I’ve been having this in mind that spending my leisure time for a stroll in a mall or even to a public tourist area is boring (and definitely so not-me). Then I decided to do a different thing: something to do with my deep secret inclination in Archeology and mix it with my effort to get familiar with my new Canon 7D. I thought about an ancient cave of Pawon, about 25 Km from Bandung to the west, but I found that it’s quite far and the remoteness of the place would seem to tire me more than make me happy. Beside, I can only afford this whole
preciousSunday. Then my search hit this ruin of an ancient temple, called Bojong Menje. It’s around the sub-district of Rancaekek. A colleague friend of mind lives there, so I could use his help to lead me to the location.
I know I am not the first to write about this place. In fact, I have searched for just about everything that other people has done on it (some of them are 100% identical, be it on different blogs). The way I see it, my writing here is like an update of the current situation of the site. At least, picture wise. I visited this place in 18th February 2012.
I imagined that it would not be anything much than a ruin, of stones of course. When I got there, it was worst. It was hardly of a place that tourist would drop by. Truly, I was sad for how the site looked like. It’s in a such a remote spot that you have to go through a very narrow alley in the middle of almost slummy housings :
First, the location. The coordinate is Latitude: 6°57’57.57″S and Longitude: 107°48’6.60″E. Using satellite view of Google Maps, it would look like this :
The main site was surrounded by iron fence. When I got there the place was locked up. There was nobody there. Not even someone who are supposed to be the caretaker for the site; leaving just me and my friend wondering as who to ask around. A blog has informed me that an old man named Pak Rohman should have been there for the job. Was it because it was Sunday ? He has made up his mind to the media about taking care of this temple. He was barely seen.
A quick look of the site :
A closer look of the ruin :
There was nothing to inform visitor about the site, except a warning sign from regional police office saying that doing any harm, taking out of the stones, or disassemble anything in the area of cultural preservation would be charged with maximum of 10 years of imprisonment or a fine of 100 million Rupiah.
If it is a cultural preservation, then the site should have been managed seriously, for anyone could see that it was practically left out. Abandoned, so to speak. The rust and grey-out furnish paint of two houses that seemed to be shelter for the excavators were obvious signs of it. Clearly, nobody hasn’t been inside there for quite some time.

◆ EXERCISE REQUIREMENTS
1. Reproduce verbatim the passage of the Bojong Menje blog post that begins at the words "A quick look" and stops after the words "quite some time.".
2. Using the Bojong Menje blog post, decide whether each statement agrees with it: (a) the writer visited the site on 18th February 2012; (b) a caretaker was at the site when the writer arrived; (c) the warning sign at the site came from the regional police office. Answer yes or no for each and quote the deciding words.
The data that follows is separate material and has no connection to the Bojong Menje blog post.

◆ RECORDED INFORMATION
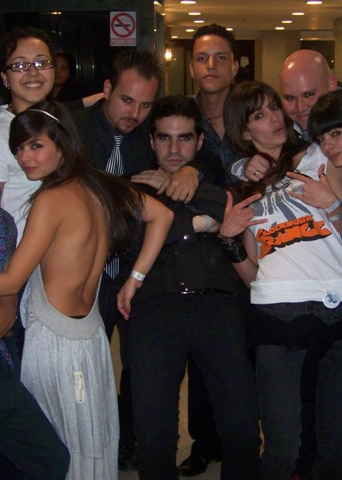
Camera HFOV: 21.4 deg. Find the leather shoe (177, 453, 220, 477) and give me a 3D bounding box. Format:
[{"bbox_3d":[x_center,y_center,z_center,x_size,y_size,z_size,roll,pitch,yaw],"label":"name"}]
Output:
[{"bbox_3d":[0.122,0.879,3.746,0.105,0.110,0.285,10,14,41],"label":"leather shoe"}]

==

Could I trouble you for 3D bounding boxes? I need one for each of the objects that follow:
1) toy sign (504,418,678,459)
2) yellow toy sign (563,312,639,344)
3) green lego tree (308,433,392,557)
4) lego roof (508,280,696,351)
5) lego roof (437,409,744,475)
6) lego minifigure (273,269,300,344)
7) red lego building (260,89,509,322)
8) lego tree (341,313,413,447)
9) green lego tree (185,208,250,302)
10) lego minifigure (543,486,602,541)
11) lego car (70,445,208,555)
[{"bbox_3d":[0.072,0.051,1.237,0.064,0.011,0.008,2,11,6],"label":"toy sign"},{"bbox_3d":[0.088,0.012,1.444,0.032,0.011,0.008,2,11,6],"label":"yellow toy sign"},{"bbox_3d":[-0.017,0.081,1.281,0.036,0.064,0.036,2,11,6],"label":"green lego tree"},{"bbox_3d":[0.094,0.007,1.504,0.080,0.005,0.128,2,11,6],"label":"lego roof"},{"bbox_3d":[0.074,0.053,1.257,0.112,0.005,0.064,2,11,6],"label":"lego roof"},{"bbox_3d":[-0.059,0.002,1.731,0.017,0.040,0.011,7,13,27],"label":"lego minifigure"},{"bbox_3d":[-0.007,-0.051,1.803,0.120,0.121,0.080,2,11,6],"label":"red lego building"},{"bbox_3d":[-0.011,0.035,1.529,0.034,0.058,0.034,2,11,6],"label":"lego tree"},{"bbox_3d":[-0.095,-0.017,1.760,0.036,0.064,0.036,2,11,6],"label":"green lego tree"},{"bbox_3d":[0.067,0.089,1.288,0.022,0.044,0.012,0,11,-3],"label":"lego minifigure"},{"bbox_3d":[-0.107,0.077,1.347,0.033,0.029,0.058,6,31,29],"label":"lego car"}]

◆ YOUR WRITTEN ANSWERS
1.
A quick look of the site :
A closer look of the ruin :
There was nothing to inform visitor about the site, except a warning sign from regional police office saying that doing any harm, taking out of the stones, or disassemble anything in the area of cultural preservation would be charged with maximum of 10 years of imprisonment or a fine of 100 million Rupiah.
If it is a cultural preservation, then the site should have been managed seriously, for anyone could see that it was practically left out. Abandoned, so to speak. The rust and grey-out furnish paint of two houses that seemed to be shelter for the excavators were obvious signs of it. Clearly, nobody hasn’t been inside there for quite some time.

2.
(a) Yes: "I visited this place in 18th February 2012."
(b) No: "There was nobody there. Not even someone who are supposed to be the caretaker for the site"
(c) Yes: "a warning sign from regional police office"